Chilly and rainy weather makes me crave hot and spicy snacks. It's almost summer but we have had some cold and rainy days the past few weeks. It is the kind of weather that makes you want to eat spicy crispy fried food. It was one of those days when I had a clean kitchen and did not want to deal with the messy job of frying. Deep frying by itself is not so bad, it's the post clean up and disposal of oil and guilt associated with gobbling down those deep fried treats that I did not want to deal with that particular day. I started mixing a little bit of this and a little bit of that and much to my delight they turned out wonderful. This recipe is a keeper. I did note down ingredients but did not take pictures along the way. When I make them again, I will update the post with pictures. In hindsight, the batter is a little bit like rava idli batter or a rava handvo batter. You can add grated carrots, peas and many other veggies to this recipe. To make them more healthy you could also serve it with a nut chutney like peanut or sesame seed etc.
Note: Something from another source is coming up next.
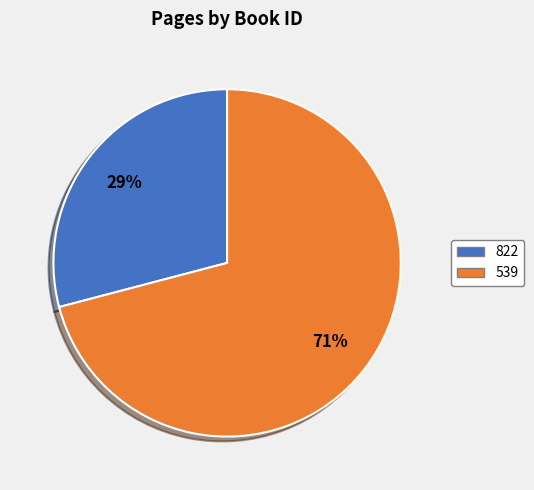

To the nearest percent, what percentage of the pie is 539?

71%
Whole wheat flour -1/2 cup
Semolina/ Sooji - 1/2 cup
Plain yogurt - 1 cup
Ginger - 1 tsp
Onion - 1 small finely chopped
Curry leaves - 4-5 finely chopped
Green chilly - 1 finely chopped (use as per taste)
Jeera / cumin seeds - 1/4 tsp
Salt to taste
Eno fruit salt - 1/4 tsp
Water ~ 1/4 cup
Oil for toasting
Mix whole wheat flour and semolina in a bowl. Add salt and yogurt and mix well. Keep for 5 minutes.
Meanwhile, chop the veggies and add ginger, onion, green chilli, curry leaves, cumin seeds and mix well.
The semolina would have soaked up a lot of moisture from the yogurt, if the batter looks very stiff, add some water to make a smooth batter. It's consistency should be like idli batter.
Heat the ponganalu pan, drizzle a little bit of oil in each slot.
Add eno fruit salt and mix well.
Drop a tablespoonful of batter into each slot and drizzle a few drops of oil on top as well.
When they roast on one side, take a fork and flip them to the other side.
Add a few drops of oil if necessary.
Remove from pan and serve them hot with a chutney of your choice or ketchup.